Exercise description:
Locate the string "pixels" in the records below. Copy every line where it occurs.

Input material:

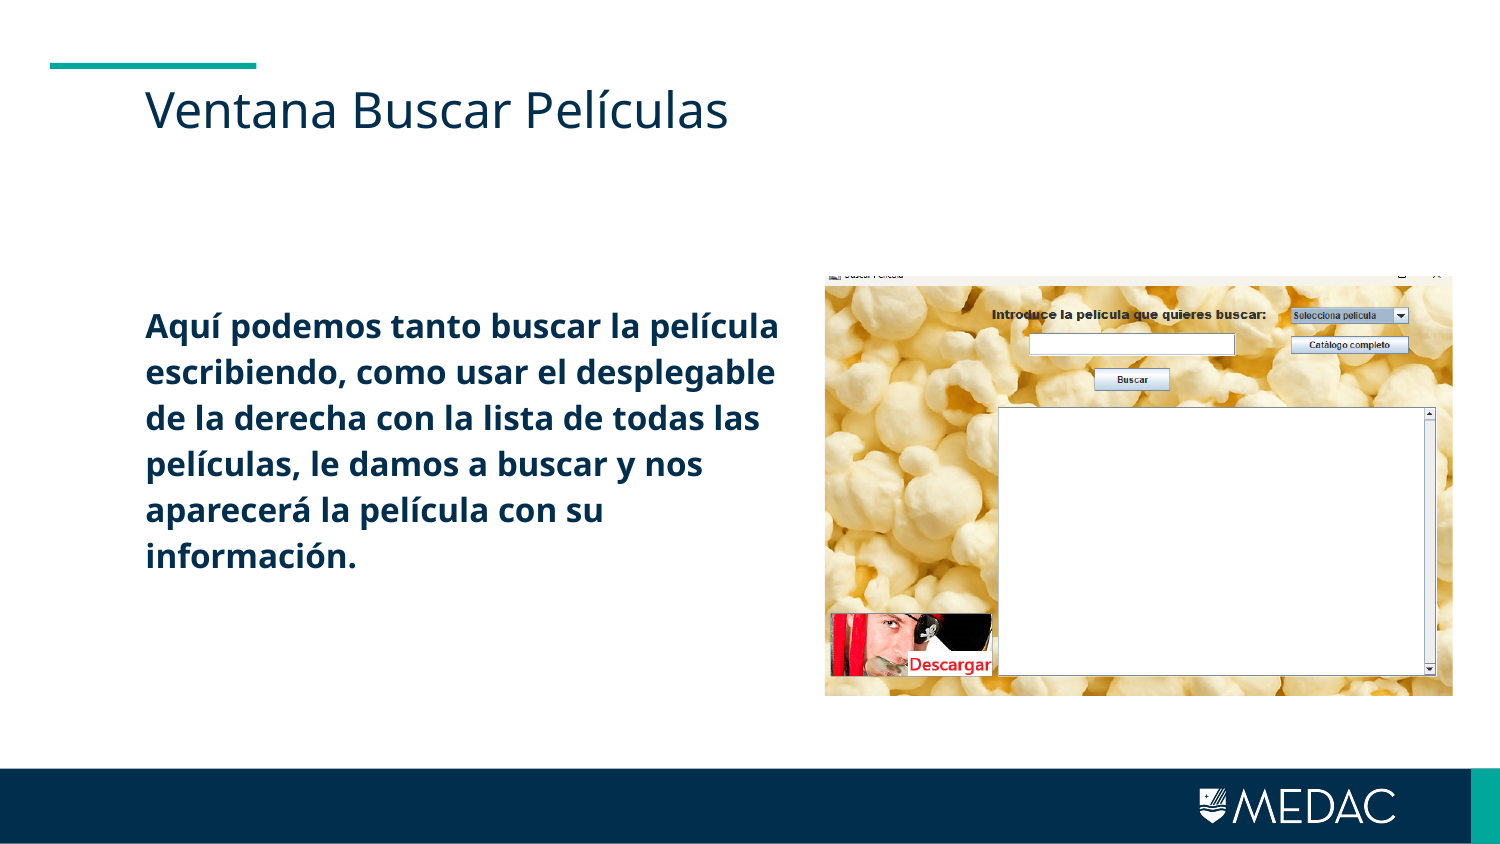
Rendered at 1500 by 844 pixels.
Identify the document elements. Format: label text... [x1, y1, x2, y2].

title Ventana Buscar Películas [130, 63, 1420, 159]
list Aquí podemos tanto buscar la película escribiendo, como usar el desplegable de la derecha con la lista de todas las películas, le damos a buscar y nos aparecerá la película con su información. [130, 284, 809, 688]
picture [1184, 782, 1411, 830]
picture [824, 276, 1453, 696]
---
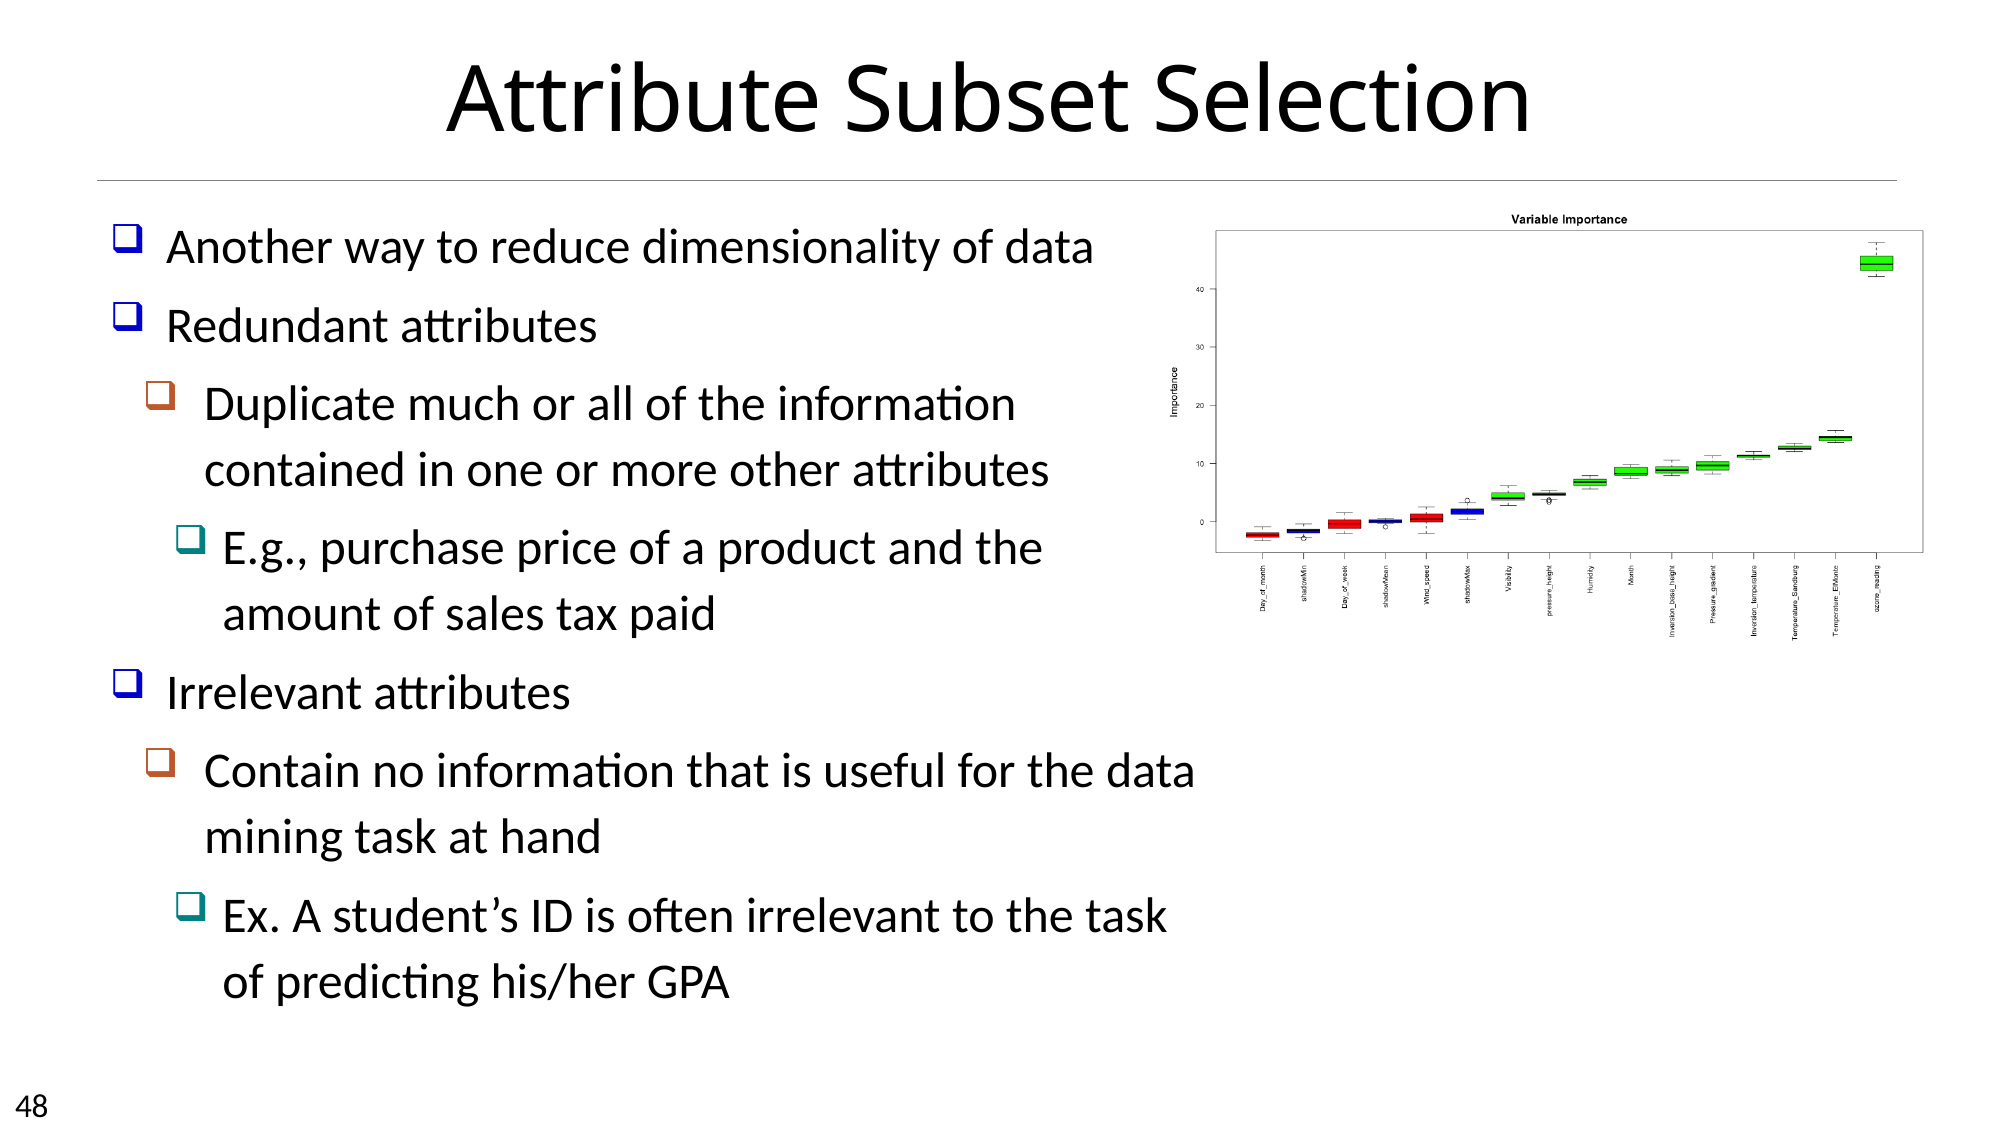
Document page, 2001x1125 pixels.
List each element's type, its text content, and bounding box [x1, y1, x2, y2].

Solution:
Rendered at 1500 by 844 pixels.
Document page, 2001x1125 pixels.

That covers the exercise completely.